Slowly, she reached for her phone. She pulled up Terry and composed a text. She wasn’t sure who else to ping.
Something weird is going on. I mean, EXTRA weird. Are you there?
She wasn’t sure what she expected him to say or do, but she needed to say something, to someone. Trish was too far away to do anything but worry; Norman might think she was crazy, and she didn’t think she knew him well enough to pass off crazy as charming. Dom might be intrigued, but Denise had brain-farted and forgotten to ask for Dom’s number, and anyway—Dom didn’t want to get in the middle of any ghost drama, she’d made that clear. On the one hand, she wanted to respect her wishes, on the other, she would’

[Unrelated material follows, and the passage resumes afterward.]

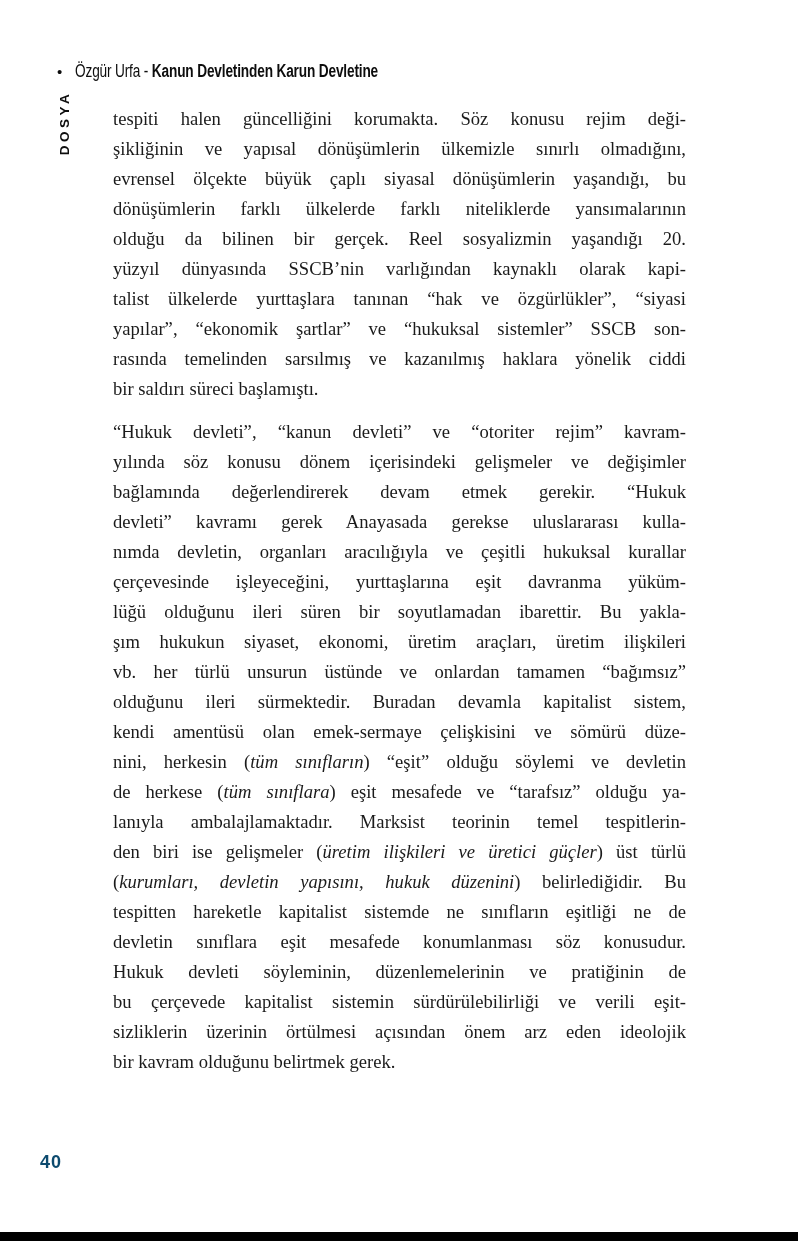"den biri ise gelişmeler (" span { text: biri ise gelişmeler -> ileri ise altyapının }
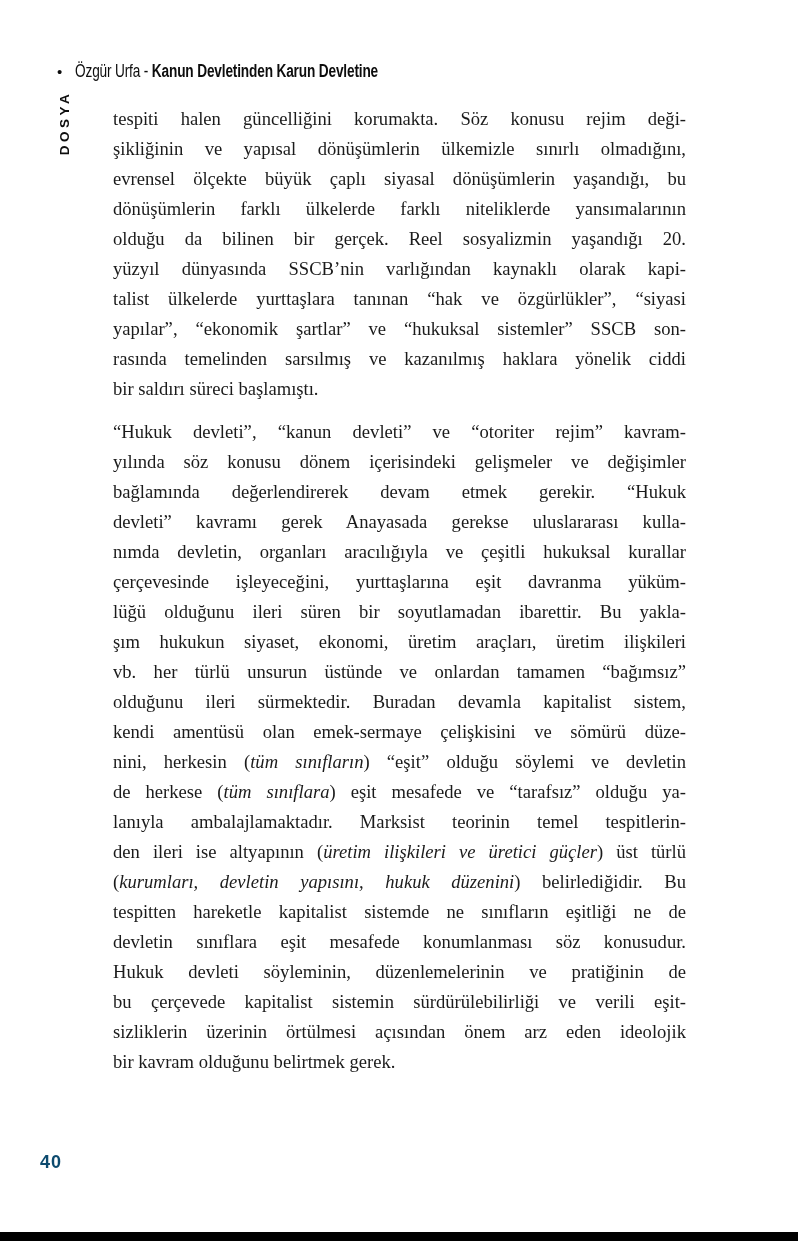"40" .pagenum { color: #0c4a6e -> #ec4899; font-size: 18px -> 23px }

ve just about killed to have her there … oh well. It was nobody’s fault but her own.
She’d have to settle for Terry. He was most likely to understand, and he was adventurous enough to respond to her summons. She hit SEND.
Unhooking the phone from its cable, she slid out of bed and poked her toes through the slots of her flip-flops. She dragged her feet and the foam-bottomed shoes scraped across the rough boards.
The roses and lily scent faded, and something else took its place. The new smell was sour and dark.
“Mom?” Denise called out. She reached her bedroom door and hung on to it, looking down at the hall’s carpet runner and checking for footprints. There weren’t any. “Mike?”
Nobody answered.
The smell grew stronger. The air grew thicker, and Denise felt light-headed. She let go of the doorframe and stepped into the hall, then took the rail and stood near the top of the stairs.
“Mom? Mike?”
Nothing was going on. Nothing was weird. If there was a terrible smell, it was in her imagination—or else it was in the attic, where there were plenty of terrible smells to go around. Just a draft, that’s all. Just a rush of air pushing down under the door, into the rest of the house. Just some ghost with a grudge, or a different ghost with a pleasant odor and gentle warnings.
She kind of wished she had Terry’s recorder handy. She wondered if anything was trying to talk, and she just couldn’t hear it. Surely something was trying to communicate.
Her phone was a solid lump in her shorts pocket. She pulled it out. Terry hadn’t texted back, but the phone had a voice recorder feature buried in it somewhere.
Still standing on the stairs, she poked at the screen until she found what she was looking for. She pressed the icon to turn on the mic. She held it out like she’d seen Terry do, away from her body, away from the static noise of her clothes, her breathing, her heartbeat.
“Is there anybody here with me?” she whispered. “What do you want?”